*Instructions for the task*:
Search the material for the word "shift" and copy each line that holds it.

Given records START

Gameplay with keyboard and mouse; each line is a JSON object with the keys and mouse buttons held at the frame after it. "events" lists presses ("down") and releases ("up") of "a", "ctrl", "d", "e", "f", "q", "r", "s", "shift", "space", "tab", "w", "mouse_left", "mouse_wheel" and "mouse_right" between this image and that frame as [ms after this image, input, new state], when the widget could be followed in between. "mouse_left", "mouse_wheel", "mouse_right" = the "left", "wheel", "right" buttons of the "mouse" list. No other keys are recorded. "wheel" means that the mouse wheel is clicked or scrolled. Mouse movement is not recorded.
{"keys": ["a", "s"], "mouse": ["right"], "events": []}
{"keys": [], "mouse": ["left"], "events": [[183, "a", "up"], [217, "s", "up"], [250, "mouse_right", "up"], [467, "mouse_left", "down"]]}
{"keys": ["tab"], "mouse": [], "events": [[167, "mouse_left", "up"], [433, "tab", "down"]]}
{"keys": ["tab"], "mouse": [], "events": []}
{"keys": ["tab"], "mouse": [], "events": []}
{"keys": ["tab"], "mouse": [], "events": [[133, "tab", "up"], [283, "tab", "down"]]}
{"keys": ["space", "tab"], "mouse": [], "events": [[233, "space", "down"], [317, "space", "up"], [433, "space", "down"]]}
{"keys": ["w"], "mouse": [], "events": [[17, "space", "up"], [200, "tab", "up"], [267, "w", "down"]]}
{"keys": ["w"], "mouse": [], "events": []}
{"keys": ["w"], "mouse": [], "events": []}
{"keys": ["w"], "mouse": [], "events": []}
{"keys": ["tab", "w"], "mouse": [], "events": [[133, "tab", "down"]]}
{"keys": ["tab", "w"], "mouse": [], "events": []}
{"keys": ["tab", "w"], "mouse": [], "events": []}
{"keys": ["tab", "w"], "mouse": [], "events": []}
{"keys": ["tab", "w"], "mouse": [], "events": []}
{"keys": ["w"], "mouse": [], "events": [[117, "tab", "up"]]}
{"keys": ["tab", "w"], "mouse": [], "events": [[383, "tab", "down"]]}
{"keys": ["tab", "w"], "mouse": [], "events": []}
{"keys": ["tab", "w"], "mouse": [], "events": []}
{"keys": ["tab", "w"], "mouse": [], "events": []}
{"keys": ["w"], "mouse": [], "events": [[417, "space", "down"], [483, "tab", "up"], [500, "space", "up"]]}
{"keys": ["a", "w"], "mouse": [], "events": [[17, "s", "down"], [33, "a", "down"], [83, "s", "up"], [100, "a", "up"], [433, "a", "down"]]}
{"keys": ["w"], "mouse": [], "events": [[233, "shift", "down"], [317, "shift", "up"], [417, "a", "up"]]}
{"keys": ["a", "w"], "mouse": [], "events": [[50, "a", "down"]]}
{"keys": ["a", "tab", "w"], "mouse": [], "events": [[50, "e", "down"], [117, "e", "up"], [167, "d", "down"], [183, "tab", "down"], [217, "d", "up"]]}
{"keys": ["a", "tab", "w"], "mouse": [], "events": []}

Given records END

*Reply*:
Gameplay with keyboard and mouse; each line is a JSON object with the keys and mouse buttons held at the frame after it. "events" lists presses ("down") and releases ("up") of "a", "ctrl", "d", "e", "f", "q", "r", "s", "shift", "space", "tab", "w", "mouse_left", "mouse_wheel" and "mouse_right" between this image and that frame as [ms after this image, input, new state], when the widget could be followed in between. "mouse_left", "mouse_wheel", "mouse_right" = the "left", "wheel", "right" buttons of the "mouse" list. No other keys are recorded. "wheel" means that the mouse wheel is clicked or scrolled. Mouse movement is not recorded.
{"keys": ["w"], "mouse": [], "events": [[233, "shift", "down"], [317, "shift", "up"], [417, "a", "up"]]}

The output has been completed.